For months I was hooked on a particular wine from our local supermarket, so much so that I would buy a dozen bottles at a time. I was quite disappointed the last time I bought a dozen bottles because they were certainly not as drinkable as the ones I'd bought a couple of weeks before. So now when I find a wine I like I only buy a couple of bottles at a time.

One tip I was given, even with the cheaper wines. If the producer numbers their bottles individually then it's a sign that they have confidence in the quality. :wink:


----------



## teemyob (Nov 22, 2005)

*aldi*

Aldi has one of the top rated Red wines available.

Blind tested by Wine Buffs.

Came top 20

£3.59


----------



## teemyob (Nov 22, 2005)

*Re: aldi*



teemyob said:


> Aldi has one of the top rated Red wines available.
> 
> Blind tested by Wine Buffs.
> 
> ...


here


----------



## Penquin (Oct 15, 2007)

Wine also of course, changes markedly with time and not always for the better, some red wines improve in quality for 10 - 15 years and then decline, others reach their peak within a year or two.

Rosé wines around here are generally reckoned to be best drunk within six months of manufacture......
(and having tasted some rosé wines we have bought before I would agree with that - White Zinfandel shows that characteristic quite clearly.....  )

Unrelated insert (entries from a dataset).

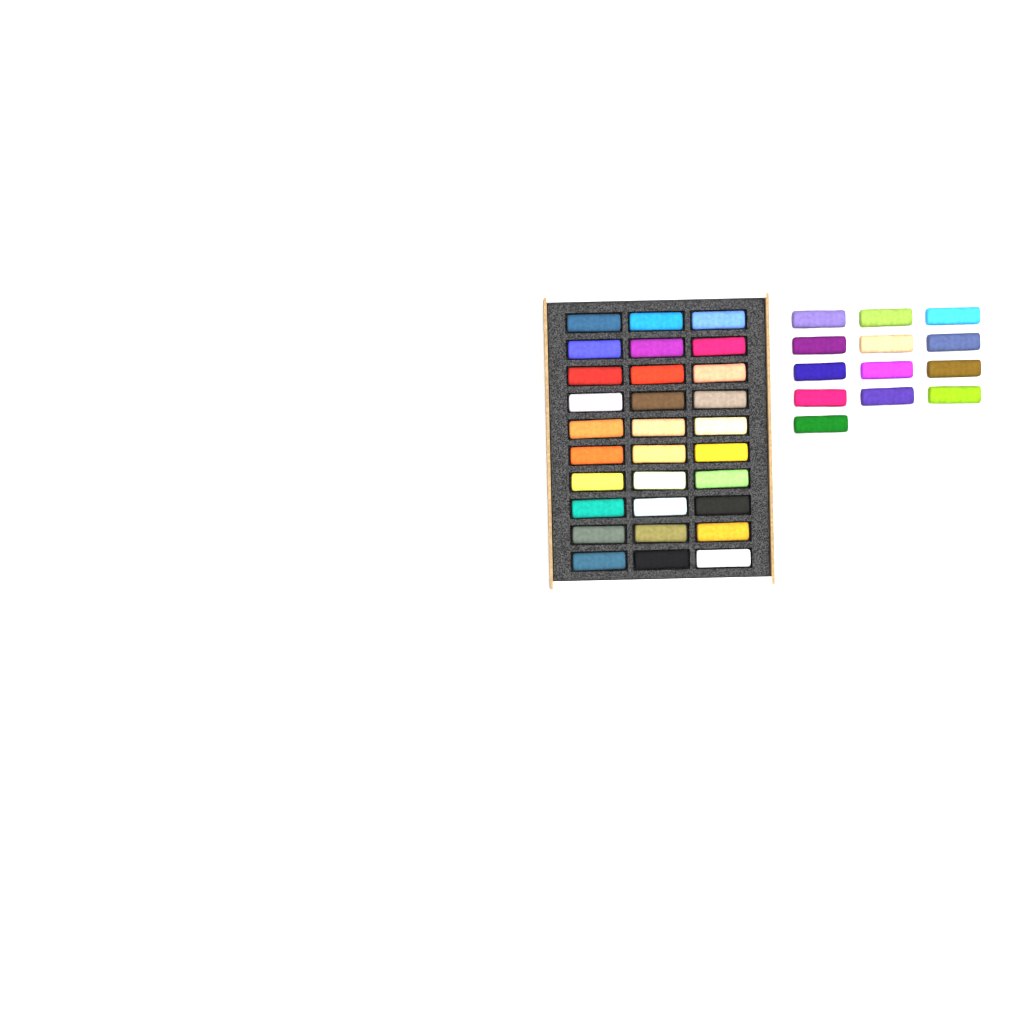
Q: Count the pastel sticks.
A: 43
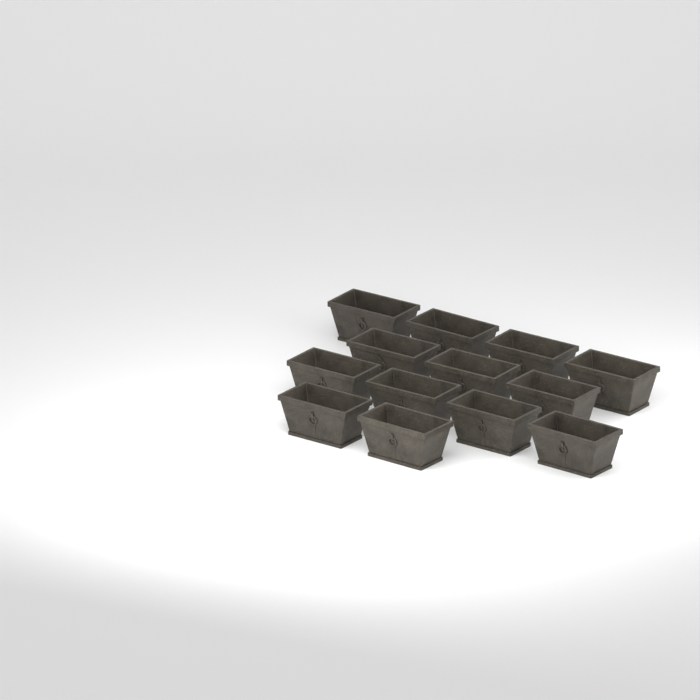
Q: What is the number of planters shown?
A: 13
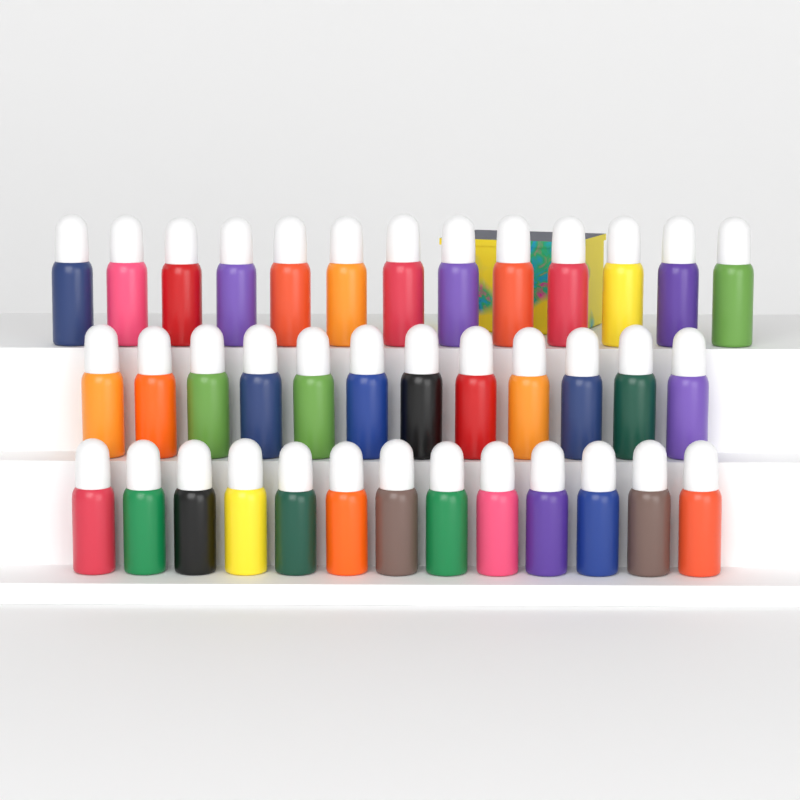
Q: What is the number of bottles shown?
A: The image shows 38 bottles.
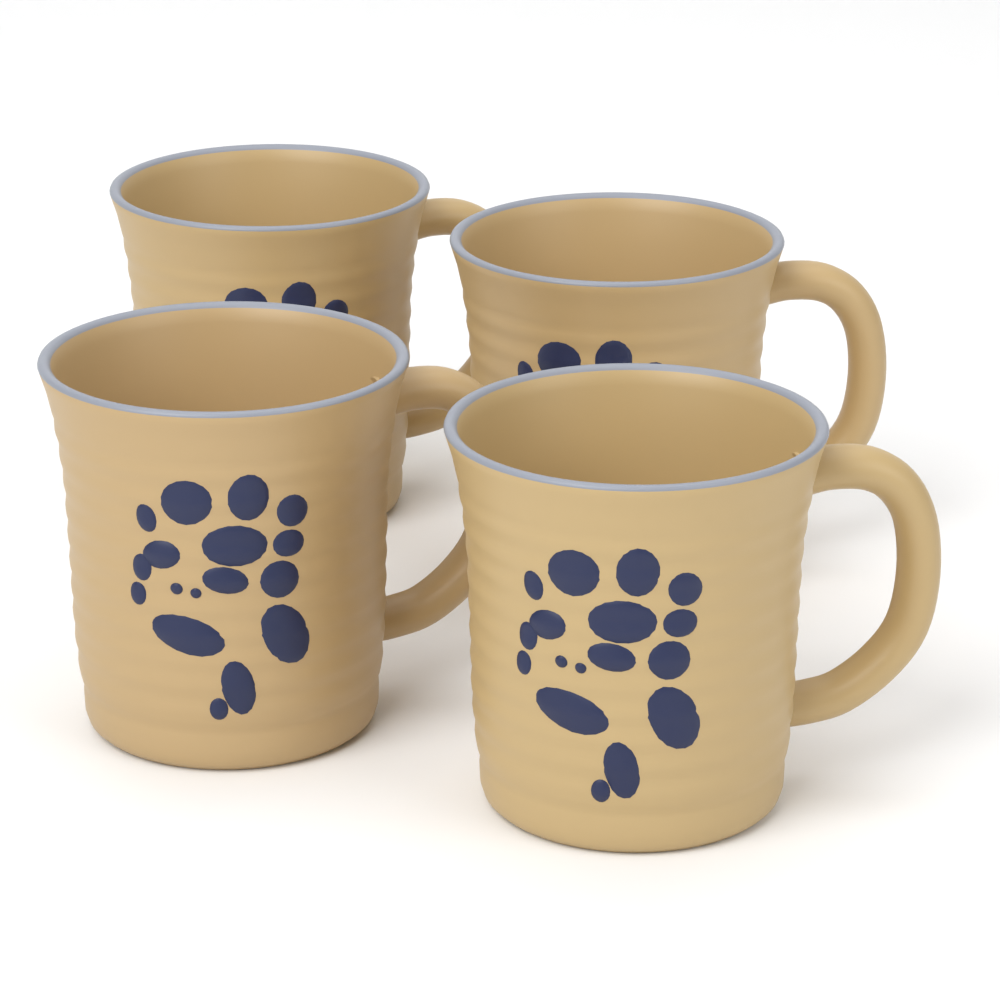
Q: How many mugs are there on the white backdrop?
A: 4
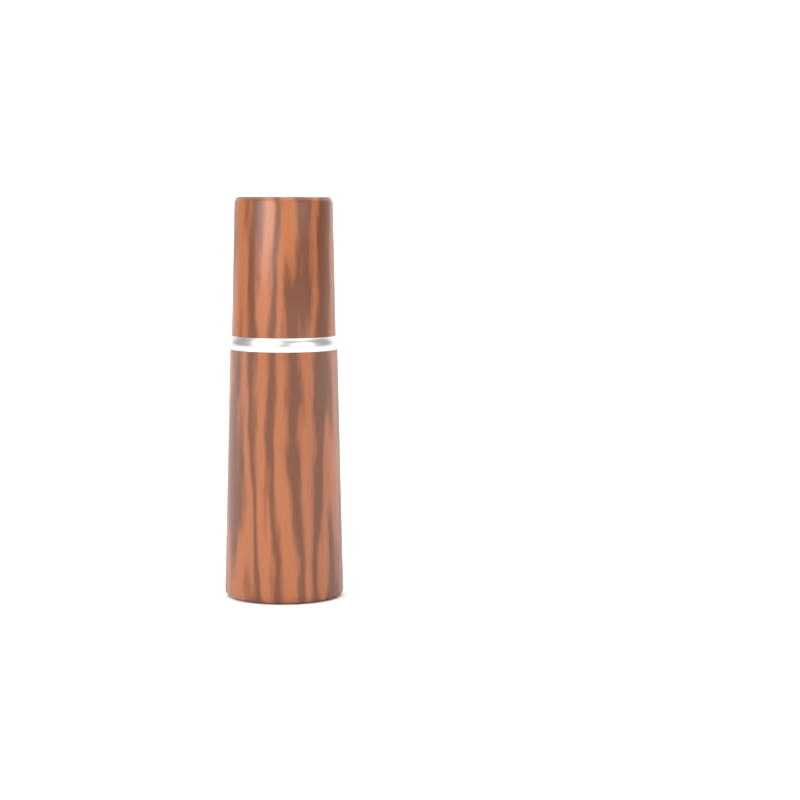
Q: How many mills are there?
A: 1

Bear that in mind if you are trying to buy wine to store for consumption later.........

Dave


----------



## Spacerunner (Mar 18, 2006)

Locals seemed to like Beau Manoir boxed red from Carrefour . 
Sd got a box and really liked its fruitineness . Same label but white also good.


----------



## Penquin (Oct 15, 2007)

@Spacerunner

You enjoyed it so much that you got two ...... :lol: :lol: :lol: 

but they are slightly different...... :lol: 

Dave


----------



## peejay (May 10, 2005)

I bought a few of those JP Chenet bottles the other day, must have had a bad batch as all the bottlenecks looked bent to me so I took them back for a refund.

:roll: 

Pete


----------



## Bob45 (Jan 22, 2007)

I am with those who recommend buying from local producers in France. In Provence we go to a wine producer and buy a box of their red which is lovely there and will travel back here as well.
To decide which one to buy we have a wine taste - most enjoyable.
Happy drinking but watch the units!

Bob


----------



## Spacerunner (Mar 18, 2006)

Locals seemed to like Beau Manoir box from Carrefour . Sd got a box and really liked its fruitineness . Same label but white also good.


----------



## lesanne (May 1, 2008)

Hi all, this if still available is falling over Rosie ,,we ,along with friends bought 40 cases of ,,,Zinfandel rose Called BAYWOOD. it has a black topped cork covered with wax, up untill 2wks ago this was available near where we live in the Vendee for 1.6 euros a bottle so smooth and strong ,you wouldn,t get a splinter in your bum if you slid down the bottle ,or stumbled ...check Liddel ,weve run out near us ,seen it in liddel in Bournemouth last week in a variety pack ,but 4 times the price ...regards Les


----------



## carpenter_pete (Nov 17, 2010)

If it has hotel or D,or on the lable its ok especialy in 5ltr lots.
I have years of experience on the subject, O and always try the wine cooperatives, Hic!!
Pete


----------